• **Recorded information**
_ _ _ _ _
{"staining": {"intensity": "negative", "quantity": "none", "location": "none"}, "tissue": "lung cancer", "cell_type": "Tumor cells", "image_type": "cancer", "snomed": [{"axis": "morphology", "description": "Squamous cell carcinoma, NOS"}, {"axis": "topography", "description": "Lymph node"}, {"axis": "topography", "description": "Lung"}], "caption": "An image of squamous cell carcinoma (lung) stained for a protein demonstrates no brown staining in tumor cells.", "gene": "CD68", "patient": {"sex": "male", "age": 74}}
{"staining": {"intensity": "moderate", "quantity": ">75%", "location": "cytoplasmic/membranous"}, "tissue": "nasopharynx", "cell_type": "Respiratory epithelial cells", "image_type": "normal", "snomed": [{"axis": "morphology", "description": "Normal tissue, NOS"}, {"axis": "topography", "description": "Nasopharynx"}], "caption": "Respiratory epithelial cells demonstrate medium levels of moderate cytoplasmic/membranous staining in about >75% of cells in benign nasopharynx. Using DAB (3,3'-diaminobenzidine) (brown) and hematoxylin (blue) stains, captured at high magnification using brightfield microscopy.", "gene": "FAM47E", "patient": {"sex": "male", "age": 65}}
_ _ _ _ _
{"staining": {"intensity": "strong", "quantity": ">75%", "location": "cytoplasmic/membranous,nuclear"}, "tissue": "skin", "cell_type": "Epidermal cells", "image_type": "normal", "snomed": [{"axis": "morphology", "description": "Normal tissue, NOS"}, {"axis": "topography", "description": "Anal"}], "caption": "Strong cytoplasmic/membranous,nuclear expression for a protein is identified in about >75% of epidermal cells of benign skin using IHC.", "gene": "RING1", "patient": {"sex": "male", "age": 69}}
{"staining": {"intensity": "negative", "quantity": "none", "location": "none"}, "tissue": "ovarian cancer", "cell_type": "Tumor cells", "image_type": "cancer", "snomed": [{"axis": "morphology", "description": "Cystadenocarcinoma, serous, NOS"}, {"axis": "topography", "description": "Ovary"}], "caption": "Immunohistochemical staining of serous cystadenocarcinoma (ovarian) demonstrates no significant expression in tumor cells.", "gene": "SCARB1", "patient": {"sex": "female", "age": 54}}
_ _ _ _ _
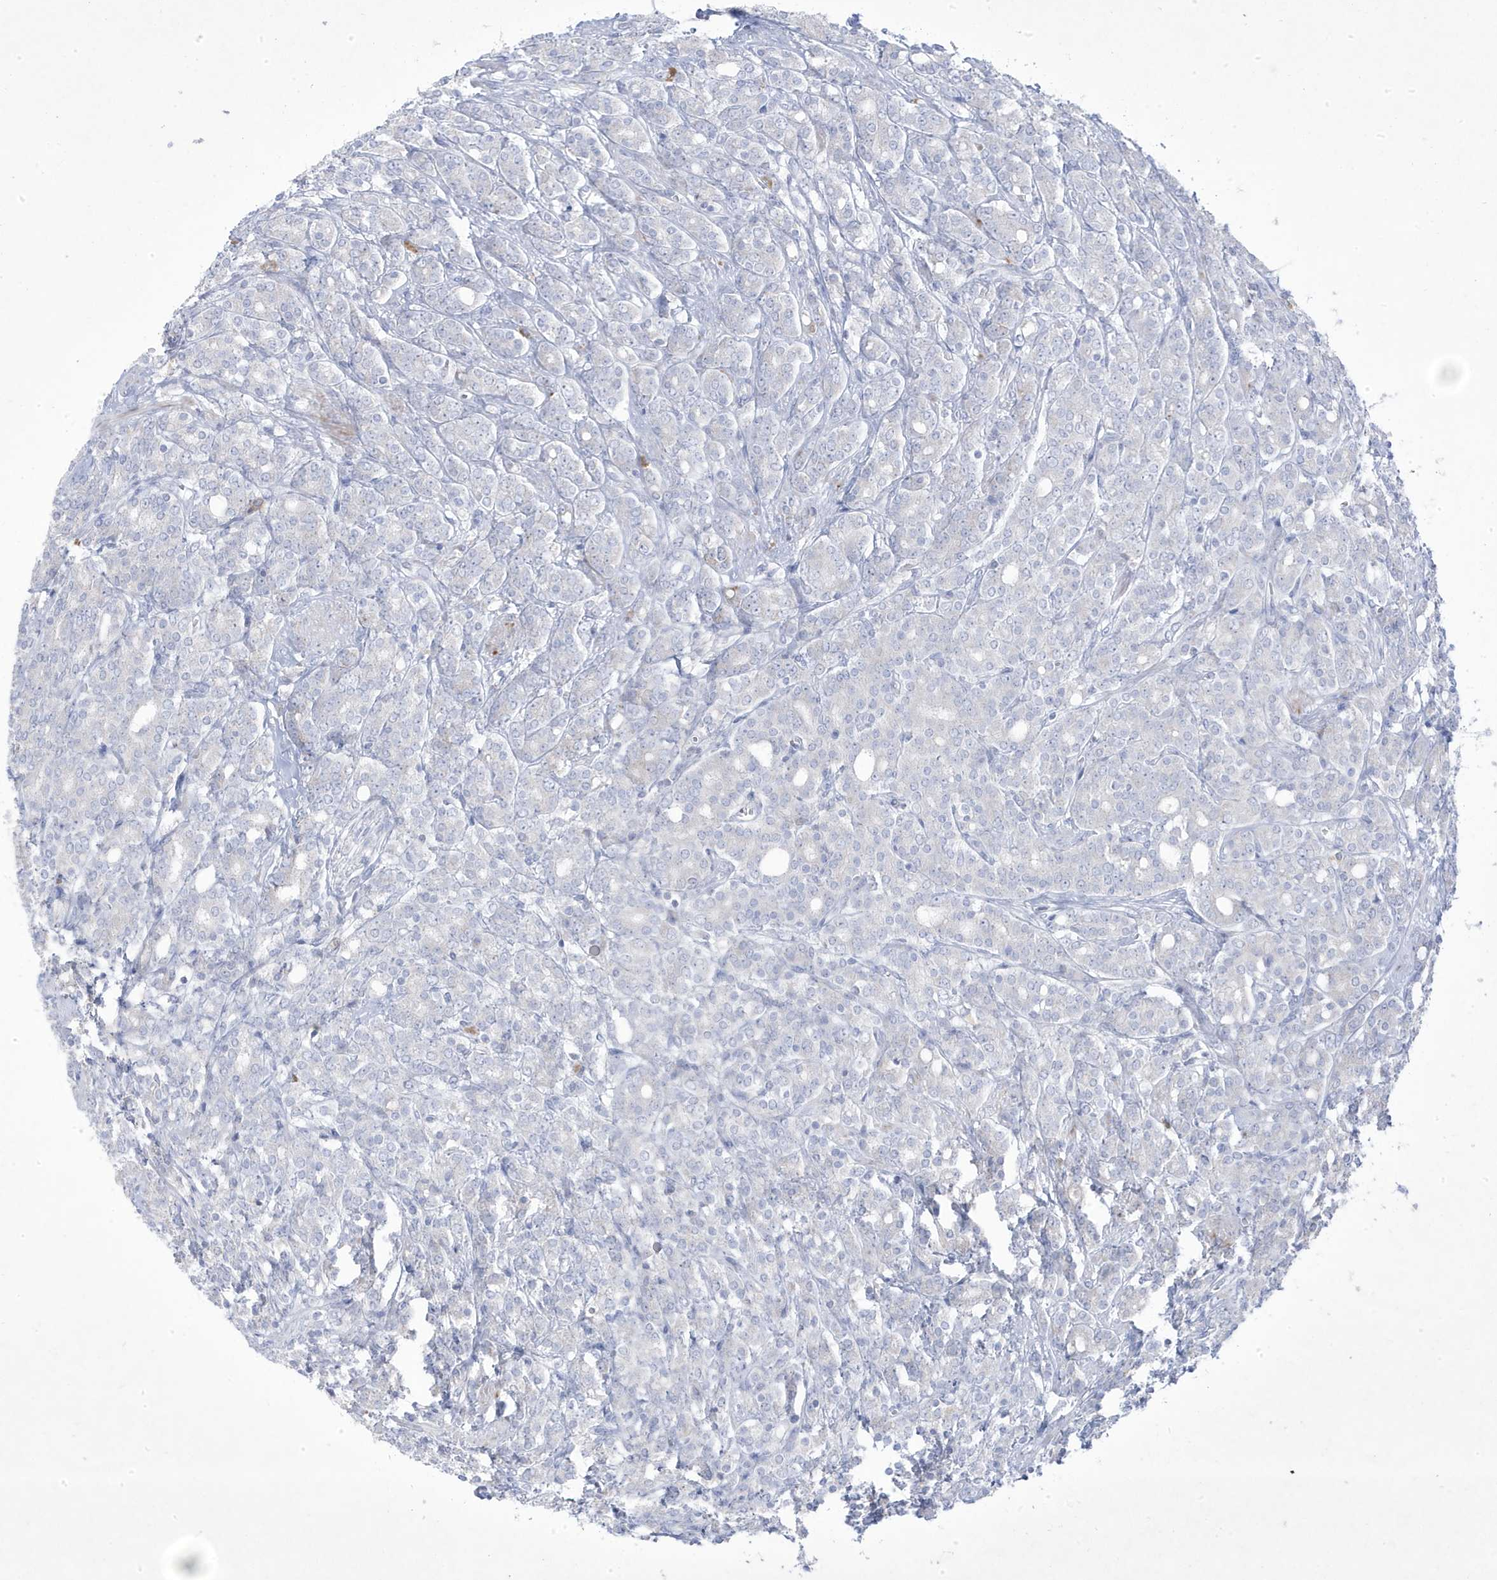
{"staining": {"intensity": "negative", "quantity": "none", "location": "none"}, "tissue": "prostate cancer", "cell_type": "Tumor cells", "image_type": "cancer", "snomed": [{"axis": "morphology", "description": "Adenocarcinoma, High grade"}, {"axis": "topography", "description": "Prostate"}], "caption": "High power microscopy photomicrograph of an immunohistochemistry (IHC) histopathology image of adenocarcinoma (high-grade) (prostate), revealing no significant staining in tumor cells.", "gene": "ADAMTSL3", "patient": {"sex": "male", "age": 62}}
_ _ _ _ _
• **Work required**
When you reach the line in the material above that holds "cytoplasmic/membranous,nuclear expression for", begin reproducing lines exactly, and stop after the line that holds "staining of serous".

• **Response to the exercise**
{"staining": {"intensity": "strong", "quantity": ">75%", "location": "cytoplasmic/membranous,nuclear"}, "tissue": "skin", "cell_type": "Epidermal cells", "image_type": "normal", "snomed": [{"axis": "morphology", "description": "Normal tissue, NOS"}, {"axis": "topography", "description": "Anal"}], "caption": "Strong cytoplasmic/membranous,nuclear expression for a protein is identified in about >75% of epidermal cells of benign skin using IHC.", "gene": "RING1", "patient": {"sex": "male", "age": 69}}
{"staining": {"intensity": "negative", "quantity": "none", "location": "none"}, "tissue": "ovarian cancer", "cell_type": "Tumor cells", "image_type": "cancer", "snomed": [{"axis": "morphology", "description": "Cystadenocarcinoma, serous, NOS"}, {"axis": "topography", "description": "Ovary"}], "caption": "Immunohistochemical staining of serous cystadenocarcinoma (ovarian) demonstrates no significant expression in tumor cells.", "gene": "SCARB1", "patient": {"sex": "female", "age": 54}}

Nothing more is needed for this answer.